Democrats seek quick replacement of top Army Corps officials
Letter alleges current leadership is too closely aligned with corporate interests.
Eleven Senate Democrats have called on President Obama to quickly replace the chief of the Army Corps of Engineers in the latest move in an increasingly nasty spat centered on accusations that Corps leaders have cozy business relations that undermine federal wetlands protection.
The Democrats -- including Environment and Public Works Chairwoman Barbara Boxer, D-Calif. -- sent a letter Wednesday to Obama asking for the speedy ousting of Assistant Secretary of the Army for Civil Works John Paul Woodley Jr.
In the letter, which does not refer to Woodley by name, the senators cite a report from Democrats on the House Oversight and Government Reform and Transportation and Infrastructure panels in alleging that "the current Assistant Secretary of the Army for Civil Works 'placed the interests of corporate lobbyists over the scientific determinations of career staff ...' in several decisions regarding Clean Water Act protections."
This includes Woodley's role in producing a dual Environmental Protection Agency-Army Corps document in December intended to clarify an earlier 2007 memo that itself was meant to clear up a muddled Supreme Court ruling in 2006 regarding federal wetlands protection.
Democrats and environmental groups have charged the revised guidance provides less protection and is more confusing than the memo it replaced.

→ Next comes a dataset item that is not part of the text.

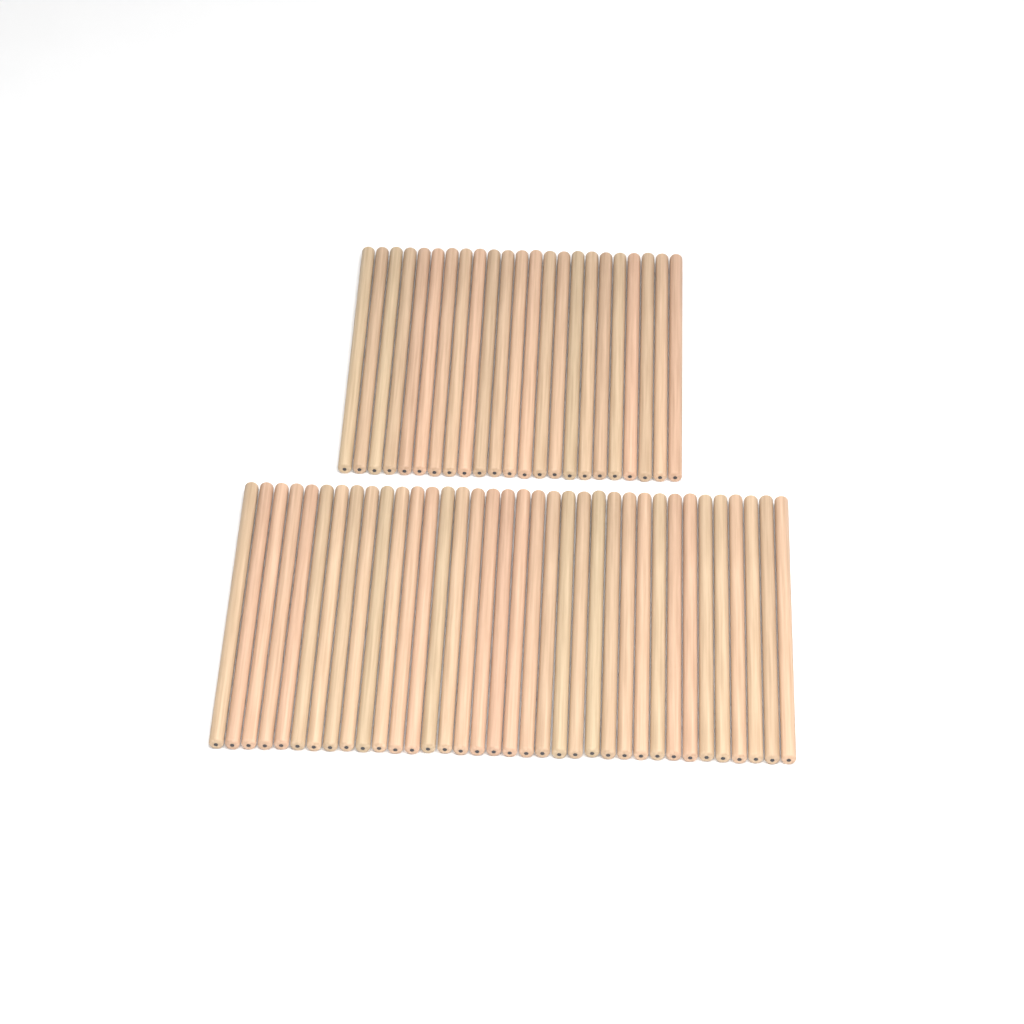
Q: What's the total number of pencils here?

In a telephone interview Thursday, Woodley called the House Democrats' report "false, malicious, fraudulent and a tissue of lies." The report "is the product of a review of some 40- or 50,000 pages out of which a small number are taken out of context, misinterpreted, misapplied in order to create a fictional story," he said. "No lobbyist ever asked me to do anything in this case."
Woodley sided with Democrats in hoping to be replaced soon.

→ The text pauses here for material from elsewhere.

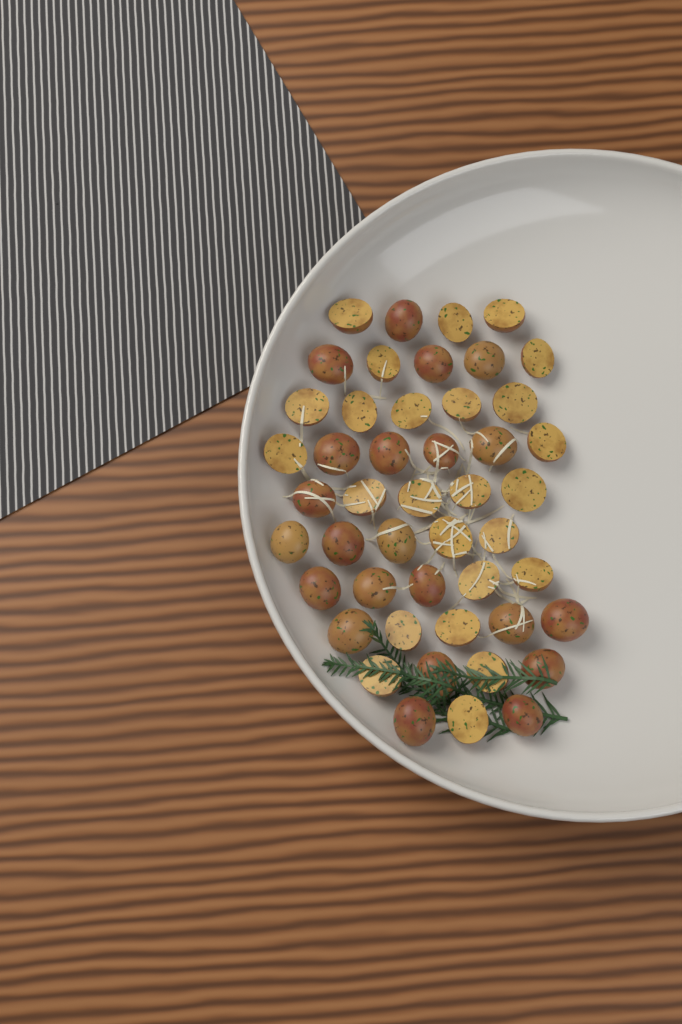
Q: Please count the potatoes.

"I need to be getting on with the rest of my career," he said. But "I do not believe it is necessary in that context for these people to attack me personally."
He said while he is "personally offended," he does not believe the accusations by the Democrats will harm the rest of his career. "I think people will consider the source and will have no particular impact on me," he said.
House Transportation and Infrastructure Committee Chairman James Oberstar, D-Minn., issued a statement praising the senators for joining the effort to "expeditiously" replace Woodley and Deputy Assistant Secretary George Dunlop.
"Based on the actions of these two individuals during their service with the Corps, it would be far better to allow a career civil servant to serve as an interim, acting-assistant secretary, rather than allow either Secretary Woodley or Deputy Assistant Secretary Dunlop to remain in control of the construction and regulatory authorities of the agency," Oberstar said.
Oberstar and the senators also say Woodley has been lax in implementing reforms included in the 2007 Water Resources Development Act.